• Exercise brief: Express every line from the one containing "family: Nymphalidae" down to the one containing "genus: Tubaria", both included, as a JSON list of strings with one string per line and blank lines omitted.

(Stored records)
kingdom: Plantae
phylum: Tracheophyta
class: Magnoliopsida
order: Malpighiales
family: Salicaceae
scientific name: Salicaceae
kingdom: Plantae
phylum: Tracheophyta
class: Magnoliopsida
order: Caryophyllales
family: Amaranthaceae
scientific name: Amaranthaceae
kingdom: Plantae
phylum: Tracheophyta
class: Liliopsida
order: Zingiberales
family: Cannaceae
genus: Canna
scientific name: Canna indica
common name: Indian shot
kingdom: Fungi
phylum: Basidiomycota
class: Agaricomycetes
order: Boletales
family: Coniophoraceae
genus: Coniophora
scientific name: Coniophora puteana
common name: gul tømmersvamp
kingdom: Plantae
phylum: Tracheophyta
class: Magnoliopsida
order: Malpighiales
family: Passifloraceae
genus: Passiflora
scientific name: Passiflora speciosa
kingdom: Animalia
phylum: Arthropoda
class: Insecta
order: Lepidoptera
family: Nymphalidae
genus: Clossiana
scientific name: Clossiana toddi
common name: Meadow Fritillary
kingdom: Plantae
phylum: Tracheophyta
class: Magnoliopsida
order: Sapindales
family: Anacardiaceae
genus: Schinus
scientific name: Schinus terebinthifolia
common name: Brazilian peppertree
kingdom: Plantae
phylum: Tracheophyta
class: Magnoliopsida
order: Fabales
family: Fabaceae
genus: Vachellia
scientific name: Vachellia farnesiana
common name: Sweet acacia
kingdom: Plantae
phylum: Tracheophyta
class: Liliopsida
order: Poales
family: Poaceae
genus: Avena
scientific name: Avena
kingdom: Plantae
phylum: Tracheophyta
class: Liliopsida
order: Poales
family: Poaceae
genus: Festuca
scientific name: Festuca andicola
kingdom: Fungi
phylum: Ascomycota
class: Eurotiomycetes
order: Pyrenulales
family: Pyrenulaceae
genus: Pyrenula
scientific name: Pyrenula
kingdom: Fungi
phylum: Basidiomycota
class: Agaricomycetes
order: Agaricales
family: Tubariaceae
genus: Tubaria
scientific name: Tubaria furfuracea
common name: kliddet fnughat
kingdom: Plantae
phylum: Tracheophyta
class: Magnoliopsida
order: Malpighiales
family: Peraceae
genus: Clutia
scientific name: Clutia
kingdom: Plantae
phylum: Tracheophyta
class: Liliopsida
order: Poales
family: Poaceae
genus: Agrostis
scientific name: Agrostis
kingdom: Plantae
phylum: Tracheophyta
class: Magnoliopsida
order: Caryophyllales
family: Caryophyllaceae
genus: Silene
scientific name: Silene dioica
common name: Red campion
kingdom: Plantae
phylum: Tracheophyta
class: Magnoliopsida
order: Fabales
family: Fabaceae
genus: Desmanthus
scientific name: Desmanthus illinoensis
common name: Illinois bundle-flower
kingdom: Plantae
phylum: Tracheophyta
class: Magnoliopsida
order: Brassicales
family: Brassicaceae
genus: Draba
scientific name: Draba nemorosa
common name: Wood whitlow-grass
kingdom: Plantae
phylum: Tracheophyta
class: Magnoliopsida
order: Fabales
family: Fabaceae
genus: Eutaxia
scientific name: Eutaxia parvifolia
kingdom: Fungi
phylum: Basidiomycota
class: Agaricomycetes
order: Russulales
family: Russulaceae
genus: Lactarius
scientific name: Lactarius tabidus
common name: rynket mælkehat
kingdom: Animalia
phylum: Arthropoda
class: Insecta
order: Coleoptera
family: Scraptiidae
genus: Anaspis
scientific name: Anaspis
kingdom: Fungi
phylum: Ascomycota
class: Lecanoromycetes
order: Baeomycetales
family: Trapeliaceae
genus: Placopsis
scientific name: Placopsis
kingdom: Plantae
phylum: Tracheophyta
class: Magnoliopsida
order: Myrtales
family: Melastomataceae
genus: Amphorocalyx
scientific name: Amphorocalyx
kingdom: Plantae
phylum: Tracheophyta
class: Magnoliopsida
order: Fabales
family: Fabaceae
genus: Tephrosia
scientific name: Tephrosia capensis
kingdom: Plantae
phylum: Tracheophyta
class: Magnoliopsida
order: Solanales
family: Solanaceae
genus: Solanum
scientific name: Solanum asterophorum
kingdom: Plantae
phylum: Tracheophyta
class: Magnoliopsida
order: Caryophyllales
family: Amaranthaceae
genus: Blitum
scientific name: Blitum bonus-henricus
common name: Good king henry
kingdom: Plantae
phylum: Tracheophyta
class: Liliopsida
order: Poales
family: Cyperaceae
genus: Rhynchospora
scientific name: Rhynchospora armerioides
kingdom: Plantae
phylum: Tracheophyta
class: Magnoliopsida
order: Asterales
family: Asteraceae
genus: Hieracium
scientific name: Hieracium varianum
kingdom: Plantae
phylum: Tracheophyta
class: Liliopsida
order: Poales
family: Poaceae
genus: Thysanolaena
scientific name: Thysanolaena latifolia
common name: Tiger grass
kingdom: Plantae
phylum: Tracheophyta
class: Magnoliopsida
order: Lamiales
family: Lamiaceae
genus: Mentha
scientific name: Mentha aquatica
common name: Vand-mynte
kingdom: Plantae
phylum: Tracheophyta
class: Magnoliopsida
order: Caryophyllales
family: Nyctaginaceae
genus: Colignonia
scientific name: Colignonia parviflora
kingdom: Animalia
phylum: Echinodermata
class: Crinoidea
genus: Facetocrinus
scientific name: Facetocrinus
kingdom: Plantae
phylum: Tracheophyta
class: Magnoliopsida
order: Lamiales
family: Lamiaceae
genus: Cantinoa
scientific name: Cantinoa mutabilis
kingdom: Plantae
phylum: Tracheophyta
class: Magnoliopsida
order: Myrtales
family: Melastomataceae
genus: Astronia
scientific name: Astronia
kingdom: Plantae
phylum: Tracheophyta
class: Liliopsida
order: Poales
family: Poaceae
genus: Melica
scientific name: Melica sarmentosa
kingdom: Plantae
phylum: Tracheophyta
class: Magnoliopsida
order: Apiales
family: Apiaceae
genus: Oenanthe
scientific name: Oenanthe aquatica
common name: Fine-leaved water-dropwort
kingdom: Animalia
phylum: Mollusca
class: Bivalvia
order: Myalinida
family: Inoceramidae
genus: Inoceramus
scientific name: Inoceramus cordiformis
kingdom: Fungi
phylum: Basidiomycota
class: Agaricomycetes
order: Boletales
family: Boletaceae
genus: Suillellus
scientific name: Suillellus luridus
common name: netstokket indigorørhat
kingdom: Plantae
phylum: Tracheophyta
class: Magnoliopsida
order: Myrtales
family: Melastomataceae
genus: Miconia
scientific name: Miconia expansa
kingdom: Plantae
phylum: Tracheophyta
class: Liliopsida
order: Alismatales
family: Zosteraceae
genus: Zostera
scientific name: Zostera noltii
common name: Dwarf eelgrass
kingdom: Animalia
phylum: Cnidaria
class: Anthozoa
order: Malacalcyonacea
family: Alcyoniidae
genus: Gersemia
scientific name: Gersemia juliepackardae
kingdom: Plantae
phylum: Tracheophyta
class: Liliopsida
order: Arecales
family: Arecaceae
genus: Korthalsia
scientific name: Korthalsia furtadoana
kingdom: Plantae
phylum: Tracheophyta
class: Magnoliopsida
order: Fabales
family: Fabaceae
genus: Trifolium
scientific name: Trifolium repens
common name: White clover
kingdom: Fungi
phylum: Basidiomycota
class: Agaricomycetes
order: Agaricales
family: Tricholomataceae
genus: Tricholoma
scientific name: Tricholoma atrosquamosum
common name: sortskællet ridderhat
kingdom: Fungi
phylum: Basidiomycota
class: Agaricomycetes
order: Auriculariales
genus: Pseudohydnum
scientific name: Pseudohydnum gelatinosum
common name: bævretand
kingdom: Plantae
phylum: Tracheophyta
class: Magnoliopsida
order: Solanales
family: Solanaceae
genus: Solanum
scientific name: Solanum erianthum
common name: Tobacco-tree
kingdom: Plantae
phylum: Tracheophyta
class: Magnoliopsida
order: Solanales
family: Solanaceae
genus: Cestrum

• Response to the exercise:
[
  "family: Nymphalidae",
  "genus: Clossiana",
  "scientific name: Clossiana toddi",
  "common name: Meadow Fritillary",
  "kingdom: Plantae",
  "phylum: Tracheophyta",
  "class: Magnoliopsida",
  "order: Sapindales",
  "family: Anacardiaceae",
  "genus: Schinus",
  "scientific name: Schinus terebinthifolia",
  "common name: Brazilian peppertree",
  "kingdom: Plantae",
  "phylum: Tracheophyta",
  "class: Magnoliopsida",
  "order: Fabales",
  "family: Fabaceae",
  "genus: Vachellia",
  "scientific name: Vachellia farnesiana",
  "common name: Sweet acacia",
  "kingdom: Plantae",
  "phylum: Tracheophyta",
  "class: Liliopsida",
  "order: Poales",
  "family: Poaceae",
  "genus: Avena",
  "scientific name: Avena",
  "kingdom: Plantae",
  "phylum: Tracheophyta",
  "class: Liliopsida",
  "order: Poales",
  "family: Poaceae",
  "genus: Festuca",
  "scientific name: Festuca andicola",
  "kingdom: Fungi",
  "phylum: Ascomycota",
  "class: Eurotiomycetes",
  "order: Pyrenulales",
  "family: Pyrenulaceae",
  "genus: Pyrenula",
  "scientific name: Pyrenula",
  "kingdom: Fungi",
  "phylum: Basidiomycota",
  "class: Agaricomycetes",
  "order: Agaricales",
  "family: Tubariaceae",
  "genus: Tubaria"
]